Jean Rhys(1890-1979)


Read this biography by the brilliant Lilian Pizzichini to get a measure of this Bad Girl with literary talent and artistic integrity.  Rhys had a dreamy childhood in the lush island heat of Dominica, the daughter of a white Creole mother and a Welsh father. A colourful life included a brief stint as a chorus girl in London, a career as an artist’s model and a vagabond and bohemian existence in Paris.

Rhys had three failed marriages, was often alcoholic and destitude, economically on the edge and abandoned by caddish men. Yet it was all these hardships that made her such a great writer, Rhys distilled her experiences into the beautiful prose of books such as After Leaving Mister Mr Mackenzie(1930) and Good Morning, Midnight (1939) and the unforgettable Wide Saragasso Sea, the story of Bertha Mason, the first wife of Mr Rochester in Jane Eyre.

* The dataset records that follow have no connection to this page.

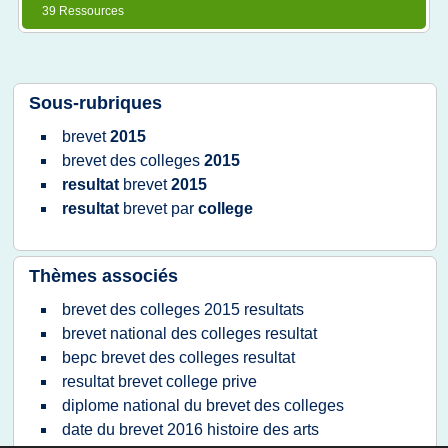
39 Ressources
Sous-rubriques
brevet
2015
brevet
des
colleges
2015
resultat
brevet
2015
resultat
brevet
par
college
Thèmes associés
brevet des colleges 2015 resultats
brevet national des colleges resultat
bepc brevet des colleges resultat
resultat brevet college prive
diplome national du brevet des colleges
date du brevet 2016 histoire des arts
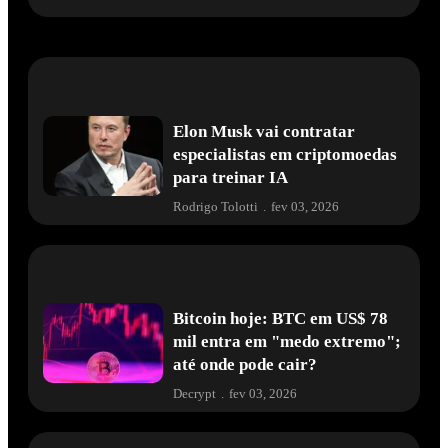
Elon Musk vai contratar
especialistas em criptomoedas
para treinar IA
Rodrigo Tolotti
.
fev 03, 2026
Bitcoin hoje: BTC em US$ 78
mil entra em "medo extremo";
até onde pode cair?
Decrypt
.
fev 03, 2026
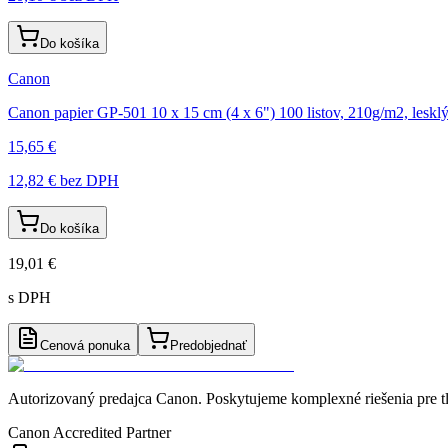
Do košíka
Canon
Canon papier GP-501 10 x 15 cm (4 x 6") 100 listov, 210g/m2, leskl
15,65 €
12,82 €
bez DPH
Do košíka
19,01 €
s DPH
Cenová ponuka
Predobjednať
Autorizovaný predajca Canon
. Poskytujeme komplexné riešenia pre t
Canon Accredited Partner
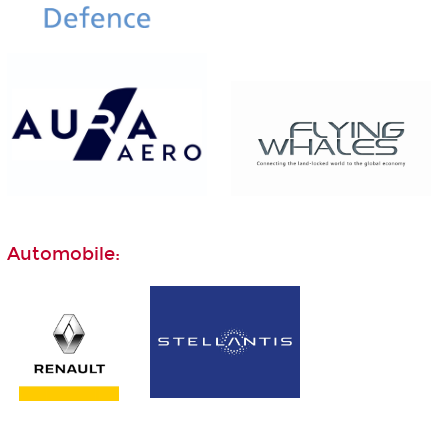
Automobile:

It is a great consolation that Rhys lived to see her work attain critical acclaim and was made a CBE in 1978. The monde recognised this fragile voice of the demi-monde and bohemia, a life full of flawed humanity and fragile dreams.


Blame it on the Rosé…


On holidays in France last month I noticed a flurry of activity in the lobby of our hotel in Juan Les Pins. Red carpet was being rolled out the door and young women clad in designer clobber clicked around the foyer in vertiginous heels having animated discussions in their iPhones and clutching clipboards. I immediately sniffed a party of the private variety and the antithesis of the events I attended in Rathmines in the mid eighties where groups of students sat on bedsit floors puffing ciggies and watching their harp stash.

I’ve perfected the art of walking by door people with an air of possession. Book in hand I strode past the PR beauties muttering to myself a little and ignoring the chorus of madams emanating from the entrance. Once out on the beautiful courtyard over looking the beach I was offered a glass of champagne by a friendly waiter. All attendees were extremely chic and all the beautiful people mingled, air-kissed, laughed and posed for photographs with the confidence of movie stars.

I was beginning to stand out a little, cutting a lone figure centre stage with just a Tim Winton book and a glass of bubbly. I noticed a very dapper man sitting near by talking to a woman. He was clearly american and a little intimidating, but I had to ask someone where Tim Winton was.

” Excuse me, but would you know where Tim Winton is? I’d like him to sign my book?” I asked.

“Tim Winton isn’t here. He didn’t win the prize. Whit Stilmann did.” he replied.
“I’ve never heard of Whit Stilmann.” I said.
“I’m Whit Stilmann.” replied the famous American director.
I began to stutter and splutter and attempt to dig myself out of the crater sized faux pas, much mentioning that I love books and films followed and that I’d adored The Last Days of Disco, never realised that it had been released as a book.

Whit took it all with a sanguine and languid sense of humour and later talked about Gatsby and his love of Paris. I introduced him during the course of the evening to my friend Pauline. It was a combination of the rosé, the champagne, the sheer thrill of meeting a famous director but words failed me as my brain scrambled for his first name.

Whit is not part of the normal vernacular in Ireland and I struggled to remember this first name. My brain strayed into the literary memory and I found myself introducing Whit Stilmann as Walt Whitman. It could have been worse, Walt Disney and Ben Stiller were waiting on the tip of my tongue.Don’t blame it on sunshine, don’t blame it on moonlight, blame it on the rose.